Your goal
Convert every line below into a JSON list of strings, with one string per line and any blank lines omitted.

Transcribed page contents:

====================

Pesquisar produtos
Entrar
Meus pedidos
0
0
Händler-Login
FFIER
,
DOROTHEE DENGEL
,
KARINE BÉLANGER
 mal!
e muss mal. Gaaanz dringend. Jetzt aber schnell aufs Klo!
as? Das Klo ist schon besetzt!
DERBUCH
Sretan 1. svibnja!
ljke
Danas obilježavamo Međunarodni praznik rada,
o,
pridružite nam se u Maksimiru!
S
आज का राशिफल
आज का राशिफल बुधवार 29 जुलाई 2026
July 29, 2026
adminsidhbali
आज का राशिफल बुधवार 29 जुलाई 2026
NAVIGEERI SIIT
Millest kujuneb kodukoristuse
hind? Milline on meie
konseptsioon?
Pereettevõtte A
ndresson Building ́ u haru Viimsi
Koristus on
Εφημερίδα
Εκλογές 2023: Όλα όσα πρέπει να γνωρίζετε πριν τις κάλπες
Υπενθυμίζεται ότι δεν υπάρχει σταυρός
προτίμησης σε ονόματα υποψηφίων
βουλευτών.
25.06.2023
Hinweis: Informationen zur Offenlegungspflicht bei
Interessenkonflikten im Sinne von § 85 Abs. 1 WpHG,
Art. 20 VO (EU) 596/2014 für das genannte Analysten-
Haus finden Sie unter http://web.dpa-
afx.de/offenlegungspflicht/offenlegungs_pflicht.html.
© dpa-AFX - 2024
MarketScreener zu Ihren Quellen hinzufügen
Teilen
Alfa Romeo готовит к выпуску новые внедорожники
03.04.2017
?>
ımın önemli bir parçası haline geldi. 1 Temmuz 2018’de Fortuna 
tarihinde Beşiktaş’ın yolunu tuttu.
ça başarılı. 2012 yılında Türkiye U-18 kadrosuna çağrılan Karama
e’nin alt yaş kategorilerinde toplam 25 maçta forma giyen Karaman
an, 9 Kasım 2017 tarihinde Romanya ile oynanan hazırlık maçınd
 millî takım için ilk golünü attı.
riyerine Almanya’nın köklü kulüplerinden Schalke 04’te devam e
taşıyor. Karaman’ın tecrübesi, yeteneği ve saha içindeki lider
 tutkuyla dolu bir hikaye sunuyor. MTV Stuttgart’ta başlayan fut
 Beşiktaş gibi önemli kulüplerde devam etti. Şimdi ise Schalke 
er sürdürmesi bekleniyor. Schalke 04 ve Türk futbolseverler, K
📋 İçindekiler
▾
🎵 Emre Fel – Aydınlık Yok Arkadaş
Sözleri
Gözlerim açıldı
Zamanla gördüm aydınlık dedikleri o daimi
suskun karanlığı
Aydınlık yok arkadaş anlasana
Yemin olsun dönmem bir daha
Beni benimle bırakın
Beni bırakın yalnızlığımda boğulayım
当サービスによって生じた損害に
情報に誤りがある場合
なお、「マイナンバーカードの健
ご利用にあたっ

====================

Exercise output
[
  "Pesquisar produtos",
  "Entrar",
  "Meus pedidos",
  "0",
  "0",
  "Händler-Login",
  "FFIER",
  ",",
  "DOROTHEE DENGEL",
  ",",
  "KARINE BÉLANGER",
  " mal!",
  "e muss mal. Gaaanz dringend. Jetzt aber schnell aufs Klo!",
  "as? Das Klo ist schon besetzt!",
  "DERBUCH",
  "Sretan 1. svibnja!",
  "ljke",
  "Danas obilježavamo Međunarodni praznik rada,",
  "o,",
  "pridružite nam se u Maksimiru!",
  "S",
  "आज का राशिफल",
  "आज का राशिफल बुधवार 29 जुलाई 2026",
  "July 29, 2026",
  "adminsidhbali",
  "आज का राशिफल बुधवार 29 जुलाई 2026",
  "NAVIGEERI SIIT",
  "Millest kujuneb kodukoristuse",
  "hind? Milline on meie",
  "konseptsioon?",
  "Pereettevõtte A",
  "ndresson Building ́ u haru Viimsi",
  "Koristus on",
  "Εφημερίδα",
  "Εκλογές 2023: Όλα όσα πρέπει να γνωρίζετε πριν τις κάλπες",
  "Υπενθυμίζεται ότι δεν υπάρχει σταυρός",
  "προτίμησης σε ονόματα υποψηφίων",
  "βουλευτών.",
  "25.06.2023",
  "Hinweis: Informationen zur Offenlegungspflicht bei",
  "Interessenkonflikten im Sinne von § 85 Abs. 1 WpHG,",
  "Art. 20 VO (EU) 596/2014 für das genannte Analysten-",
  "Haus finden Sie unter http://web.dpa-",
  "afx.de/offenlegungspflicht/offenlegungs_pflicht.html.",
  "© dpa-AFX - 2024",
  "MarketScreener zu Ihren Quellen hinzufügen",
  "Teilen",
  "Alfa Romeo готовит к выпуску новые внедорожники",
  "03.04.2017",
  "?>",
  "ımın önemli bir parçası haline geldi. 1 Temmuz 2018’de Fortuna ",
  "tarihinde Beşiktaş’ın yolunu tuttu.",
  "ça başarılı. 2012 yılında Türkiye U-18 kadrosuna çağrılan Karama",
  "e’nin alt yaş kategorilerinde toplam 25 maçta forma giyen Karaman",
  "an, 9 Kasım 2017 tarihinde Romanya ile oynanan hazırlık maçınd",
  " millî takım için ilk golünü attı.",
  "riyerine Almanya’nın köklü kulüplerinden Schalke 04’te devam e",
  "taşıyor. Karaman’ın tecrübesi, yeteneği ve saha içindeki lider",
  " tutkuyla dolu bir hikaye sunuyor. MTV Stuttgart’ta başlayan fut",
  " Beşiktaş gibi önemli kulüplerde devam etti. Şimdi ise Schalke ",
  "er sürdürmesi bekleniyor. Schalke 04 ve Türk futbolseverler, K",
  "📋 İçindekiler",
  "▾",
  "🎵 Emre Fel – Aydınlık Yok Arkadaş",
  "Sözleri",
  "Gözlerim açıldı",
  "Zamanla gördüm aydınlık dedikleri o daimi",
  "suskun karanlığı",
  "Aydınlık yok arkadaş anlasana",
  "Yemin olsun dönmem bir daha",
  "Beni benimle bırakın",
  "Beni bırakın yalnızlığımda boğulayım",
  "当サービスによって生じた損害に",
  "情報に誤りがある場合",
  "なお、「マイナンバーカードの健",
  "ご利用にあたっ"
]